Pull out every line below holding the word "four".

DATA RECORDS section start

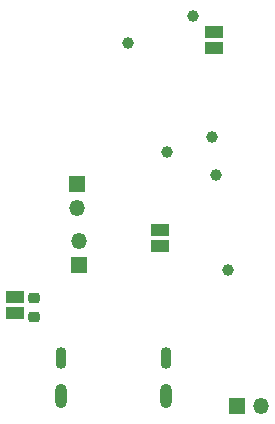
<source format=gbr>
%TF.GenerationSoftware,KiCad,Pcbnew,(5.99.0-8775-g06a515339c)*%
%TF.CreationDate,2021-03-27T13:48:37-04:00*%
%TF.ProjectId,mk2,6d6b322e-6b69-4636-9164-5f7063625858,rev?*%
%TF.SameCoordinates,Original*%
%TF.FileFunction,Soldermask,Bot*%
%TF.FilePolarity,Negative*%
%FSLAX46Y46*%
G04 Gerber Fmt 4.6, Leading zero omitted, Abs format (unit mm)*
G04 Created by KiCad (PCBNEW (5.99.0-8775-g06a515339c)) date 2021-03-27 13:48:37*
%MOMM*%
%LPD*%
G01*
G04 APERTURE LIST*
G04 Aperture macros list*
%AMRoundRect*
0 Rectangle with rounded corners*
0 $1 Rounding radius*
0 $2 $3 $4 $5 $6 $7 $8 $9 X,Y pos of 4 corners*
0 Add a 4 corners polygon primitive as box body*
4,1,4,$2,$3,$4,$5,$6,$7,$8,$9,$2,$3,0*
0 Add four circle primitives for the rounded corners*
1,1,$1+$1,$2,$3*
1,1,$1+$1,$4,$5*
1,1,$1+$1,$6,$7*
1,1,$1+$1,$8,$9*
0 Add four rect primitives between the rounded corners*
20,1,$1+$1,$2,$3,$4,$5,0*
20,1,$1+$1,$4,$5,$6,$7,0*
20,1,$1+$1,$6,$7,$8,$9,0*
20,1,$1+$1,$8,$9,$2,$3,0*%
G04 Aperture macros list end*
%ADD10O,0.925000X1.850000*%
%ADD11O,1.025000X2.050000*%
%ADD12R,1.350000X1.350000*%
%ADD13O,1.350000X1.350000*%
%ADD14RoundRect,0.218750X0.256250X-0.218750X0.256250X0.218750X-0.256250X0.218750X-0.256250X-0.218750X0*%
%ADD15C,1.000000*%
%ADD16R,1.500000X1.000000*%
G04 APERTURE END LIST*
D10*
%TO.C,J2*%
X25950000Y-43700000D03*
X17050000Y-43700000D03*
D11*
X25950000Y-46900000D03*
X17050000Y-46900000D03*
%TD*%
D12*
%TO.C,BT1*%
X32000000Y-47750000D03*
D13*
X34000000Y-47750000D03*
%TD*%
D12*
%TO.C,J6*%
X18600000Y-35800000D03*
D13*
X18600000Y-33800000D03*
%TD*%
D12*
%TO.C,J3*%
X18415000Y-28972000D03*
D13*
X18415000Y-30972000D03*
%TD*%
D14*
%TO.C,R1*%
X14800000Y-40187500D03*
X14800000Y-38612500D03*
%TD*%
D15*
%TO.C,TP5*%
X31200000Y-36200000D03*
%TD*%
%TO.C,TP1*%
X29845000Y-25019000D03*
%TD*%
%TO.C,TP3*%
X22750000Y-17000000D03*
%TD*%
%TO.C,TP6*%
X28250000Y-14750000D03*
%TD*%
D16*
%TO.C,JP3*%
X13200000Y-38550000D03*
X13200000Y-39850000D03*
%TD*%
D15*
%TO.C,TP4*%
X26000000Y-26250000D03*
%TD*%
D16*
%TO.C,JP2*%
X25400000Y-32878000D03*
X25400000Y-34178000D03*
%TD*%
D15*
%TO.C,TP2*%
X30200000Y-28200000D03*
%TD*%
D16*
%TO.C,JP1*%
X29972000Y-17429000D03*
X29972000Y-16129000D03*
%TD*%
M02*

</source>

DATA RECORDS section end

OUTPUT FOR THIS TASK:
0 Add four circle primitives for the rounded corners*
0 Add four rect primitives between the rounded corners*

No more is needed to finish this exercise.